Seal Script - Unified Small Seal Script

Unified Small Seal Script

The script of the Qin system (the writing as exemplified in bronze inscriptions in the state of Qin before unification) had evolved organically from the Zhou script starting in the Spring and Autumn period. Beginning around the Warring States period, it became vertically elongated with a regular appearance. This was the period of maturation of Small Seal script, also called simply seal script. It was systematized by Li Si 李斯 during the reign of the First Emperor of China Qin Shi Huang through elimination of most variant structures, and was imposed as the nationwide standard (thus banning other regional scripts), but small seal script was clearly not invented at that time. Through Chinese commentaries, it is known that Li Si compiled Cangjiepian 倉頡篇, a non-extant work of character recognition listing some 3,300 Chinese characters in small seal script. Their form is characterized by being less rectangular and more squarish.

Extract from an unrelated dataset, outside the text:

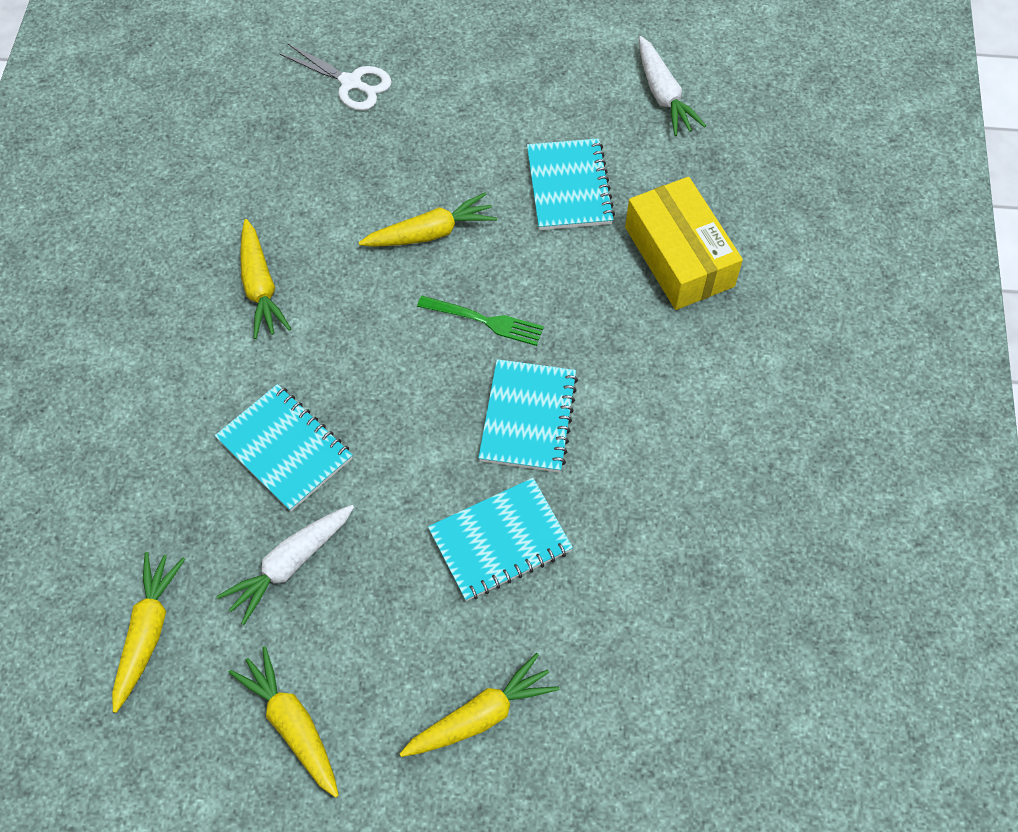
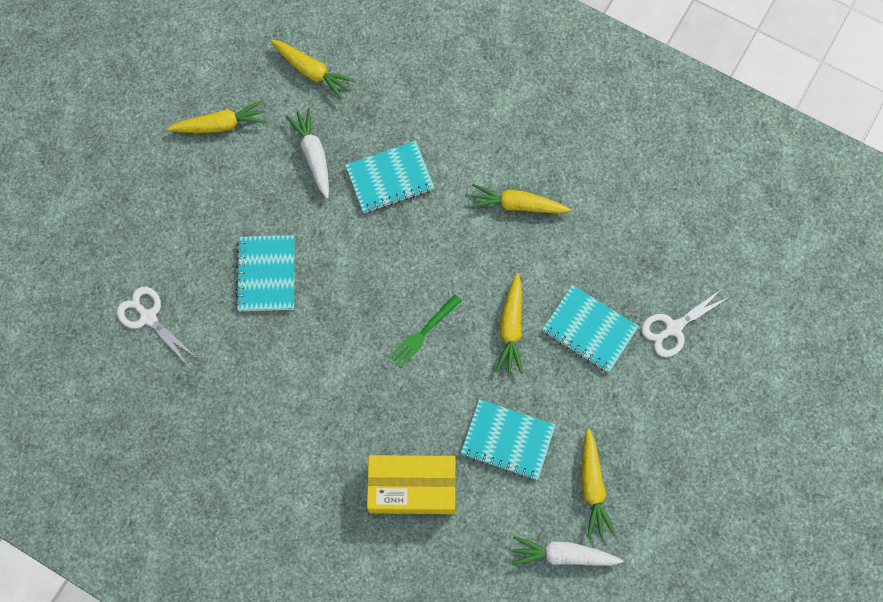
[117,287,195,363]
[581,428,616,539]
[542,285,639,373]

In the popular history of Chinese characters, the Small Seal script is traditionally considered to be the ancestor of the clerical script 隸書, which in turn gave rise to all of the other scripts in use today. However, recent archaeological discoveries and scholarship have led some scholars to conclude that the direct ancestor of clerical script was proto-clerical script, which in turn evolved out of the little-known vulgar or popular writing of the late Warring States to Qin period (see Qiu Xigui, in references).

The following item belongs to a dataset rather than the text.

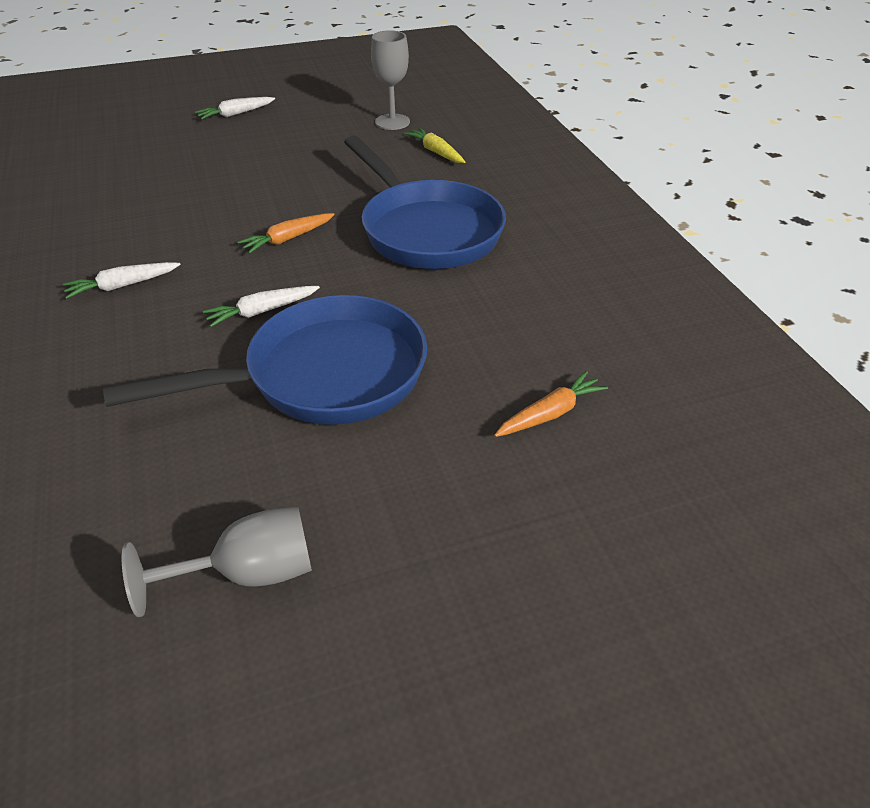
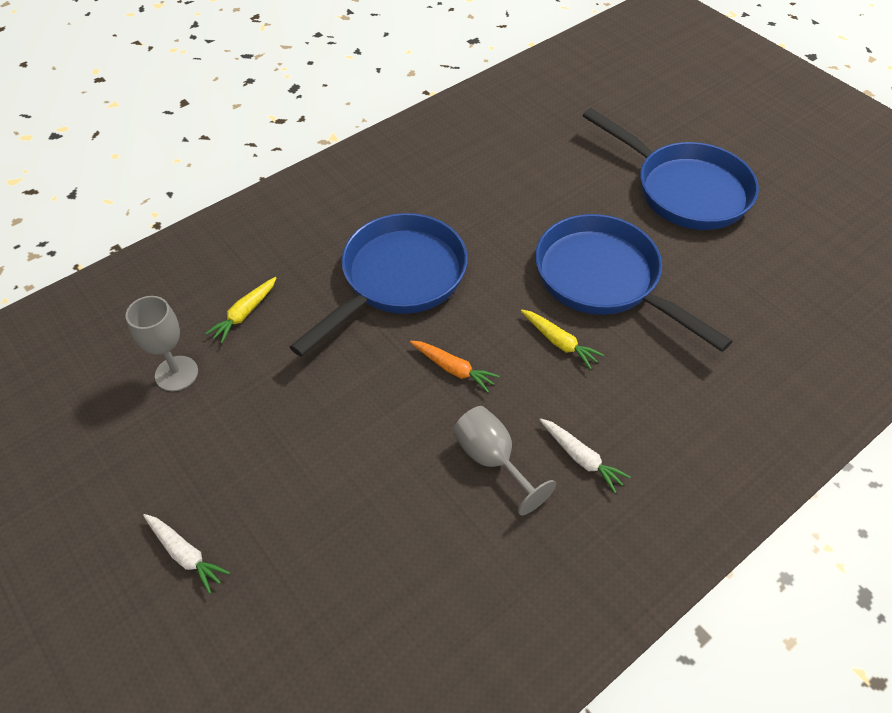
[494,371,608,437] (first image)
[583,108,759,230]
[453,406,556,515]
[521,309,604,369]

The first known character dictionary was the 3rd century BC Erya 爾雅, collated and bibliographed by Liu Xiang 劉向 and his son Liu Xin 劉歆, lost the pre-Han script during the course of textual transmission. Not long after however, the Shuowen Jiezi 說文解字 (AD 100–121), the lifework of Xu Shen 許愼 Han Dynasty, was written. Its 9,353 entries reproduce the standardized small-seal script variant for each entry, and for some entries other pre-Han variants from the late Zhou era. Entries are categorized under 540 section headers.